Lenovo Yoga Book C930

This two-in-one laptop can be folded up for use as a tablet or left open like a laptop, but instead of a keyboard, its bottom half features an electronic-ink, or e-ink, display. At 10.8 inches across, the e-ink screen can display a keyboard or be used as a drawing surface. The difficulty of typing on that surface without the usual tactile feedback of a physical keyboard suggests this would work best when used for reading rather than writing.

This Lenovo laptop has an e-ink display that you can write on.
This Lenovo laptop has an e-ink display that you can write on.

Listening to music and videos, however, will be an issue. The company opted to ship this €999 device without a headphone jack. Memo to the gadget industry: This is an idiotic habit you’re developing. Please stop.

Sony Aibo

If the prospect of having to carry dongles to keep using your existing wired headphones has you grumpy, maybe a cute little robot dog can cheer you up? A dozen years after discontinuing the original Aibo, Sony announced in August that it was rolling out a new and improved Aibo. Due to go on sale in September at an initial price of $2,899, Aibo is quite the cutie. It’s got mechanized ears, a tail that wiggles if you scratch him on his back or below the chin and OLED displays in his eyes that let him look at you.

Aibo could be your next pet. If you’ve got the cash.
Aibo could be your next pet. If you’ve got the cash.

He comes programmed to respond to basic commands, and can learn his owner’s face and his home’s surroundings over time.

Motorola One

The One in this phone’s moniker refers to its status as an Android One phone, meaning it ships with a stock version of the Google-powered (GOOG, GOOGL) operating system, and will get its updates direct from Google instead of making users wait for delivery from the phone vendor.

The Motorola One gets Android updates as soon as Google releases them. Unfortunately, you won’t be able to get this handset in the U.S.
The Motorola One gets Android updates as soon as Google releases them. Unfortunately, you won’t be able to get this handset in the U.S.

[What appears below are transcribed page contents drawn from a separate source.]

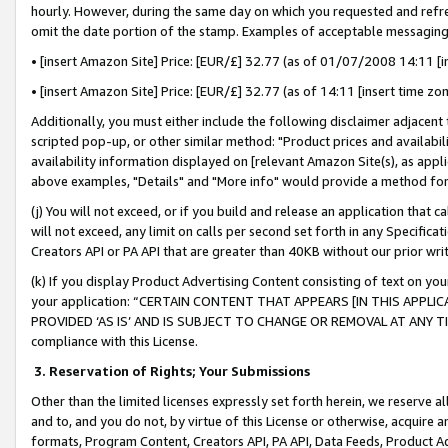
hourly. However, during the same day on which you requested and refre
omit the date portion of the stamp. Examples of acceptable messaging
• [insert Amazon Site] Price: [EUR/£] 32.77 (as of 01/07/2008 14:11 [in
• [insert Amazon Site] Price: [EUR/£] 32.77 (as of 14:11 [insert time zo
Additionally, you must either include the following disclaimer adjacent t
scripted pop-up, or other similar method: "Product prices and availabil
availability information displayed on [relevant Amazon Site(s), as appli
above examples, "Details" and "More info" would provide a method for 
(j) You will not exceed, or if you build and release an application that c
will not exceed, any limit on calls per second set forth in any Specifica
Creators API or PA API that are greater than 40KB without our prior wr
(k) If you display Product Advertising Content consisting of text on your
your application: “CERTAIN CONTENT THAT APPEARS [IN THIS APPLIC
PROVIDED ‘AS IS’ AND IS SUBJECT TO CHANGE OR REMOVAL AT ANY TIME.”
compliance with this License.
3.
Reservation of Rights; Your Submissions
Other than the limited licenses expressly set forth herein, we reserve all 
and to, and you do not, by virtue of this License or otherwise, acquire an
formats, Program Content, Creators API, PA API, Data Feeds, Product 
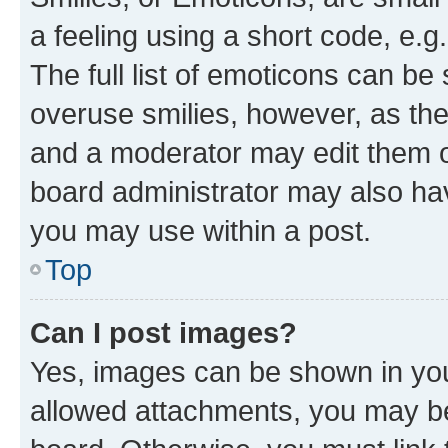
a feeling using a short code, e.g
The full list of emoticons can be 
overuse smilies, however, as th
and a moderator may edit them o
board administrator may also hav
you may use within a post.
Top
Can I post images?
Yes, images can be shown in your
allowed attachments, you may be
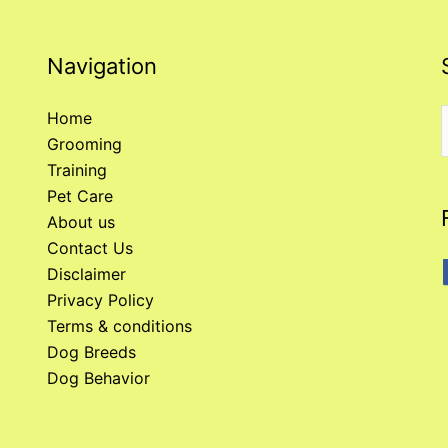
Navigation
Home
Grooming
f
Training
Pet Care
About us
Contact Us
Disclaimer
Privacy Policy
Terms & conditions
Dog Breeds
Dog Behavior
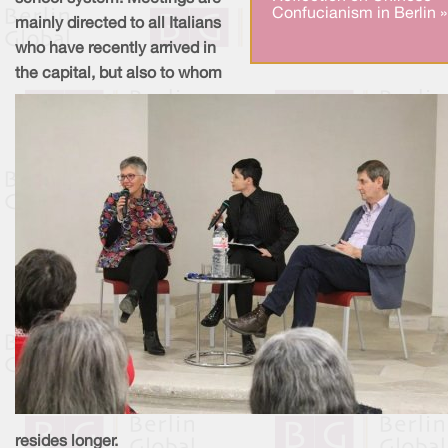
Confucianism in Berlin »
mainly directed to all Italians
who have recently arrived in
the capital, but also to whom
resides longer.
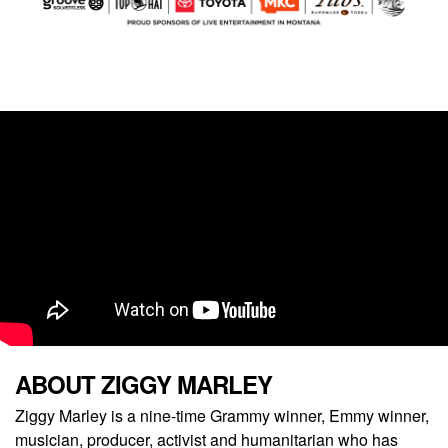
ABOUT ZIGGY MARLEY
Ziggy Marley is a nine-time Grammy winner, Emmy winner,
musician, producer, activist and humanitarian who has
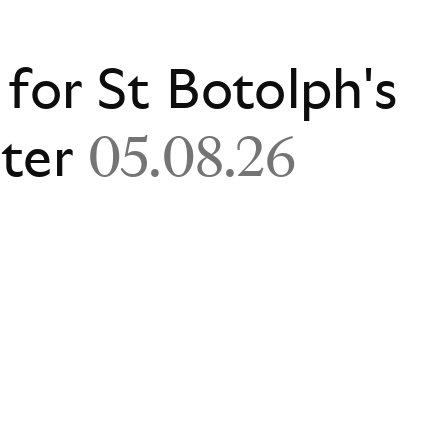
 for St Botolph's
ster
05.08.26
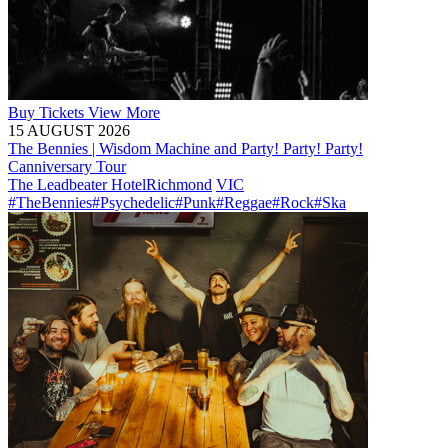
Buy
Tickets
View More
15 AUGUST 2026
The Bennies | Wisdom Machine and Party! Party! Party!
Canniversary Tour
The Leadbeater Hotel
Richmond
VIC
#TheBennies
#Psychedelic
#Punk
#Reggae
#Rock
#Ska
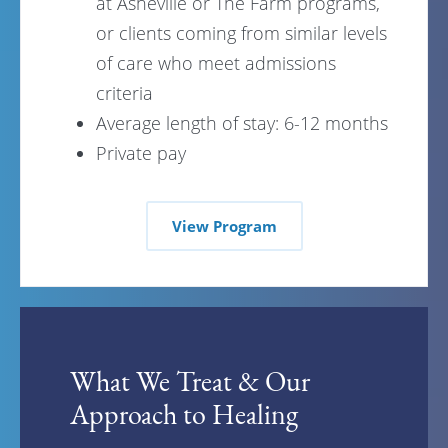
at Asheville or The Farm programs,
or clients coming from similar levels
of care who meet admissions
criteria
Average length of stay: 6-12 months
Private pay
View Program
What We Treat & Our
Approach to Healing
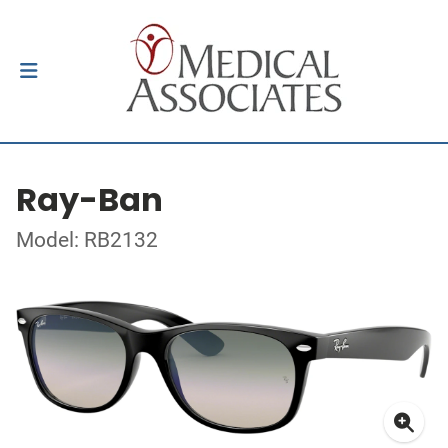
Ray-Ban
Model: RB2132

It also comes with a decent set of specs including a 5.9-inch screen, a 13-megapixel rear camera and 8-megapixel front camera, 64GB of storage, fingerprint-recognition and even a headphone jack. Alas, one feature it lacks is plans for U.S. availability. Lenovo’s Motorola subsidiary only plans to sell this €299 device outside of America.

Yolk Solar Cow

From across a crowded exhibit showcase, this looked like a solar charger that was simply larger than most. I had to approach it to realize that the metal frame holding it up was shaped in the outline of a cow, and that the detachable, cylindrical battery packs the panel charged were all mounted at the bottom of the frame—yes, exactly where you’d find a cow’s udder.

This bizarre solar charger is shaped like a cow for…reasons.
This bizarre solar charger is shaped like a cow for…reasons.

The idea behind this bovine project is to provide convenient and, I guess, memorable power in developing countries. Yolk, a developer of various solar chargers, is subsidizing this effort by selling “SunMade Cheese,” a lineup of cheese-shaped chargers and lanterns that can plug into a small solar panel. I can’t predict if their Kickstarter will secure sufficient backing, but I do suspect this will do very well in Wisconsin.

Sensorwake Trio

I found another intersection of taste and tech in this alarm clock, which wakes you not with sounds but with scents. Sensorwake’s upcoming Trio, $99 at Indiegogo for November delivery, uses $5, 30-use cartridges to fill your bedroom with such aromas as cappuccino, chocolate, mint or fresh-cut grass.

Wake up to the scent of your choice with the Trio alarm clock.
Wake up to the scent of your choice with the Trio alarm clock.

Why not the obvious wake-up odor of bacon? Chief operating officer Alexandre Thenevin said they’d tried that but opted to discontinue that cartridge because its olfactory output was, in his words, “[expletive] awful.” Maybe they can fix that in a later version?

Disclosure: IFA’s organizers are covering most of my travel expenses and those of a group of U.S. journalists and analysts.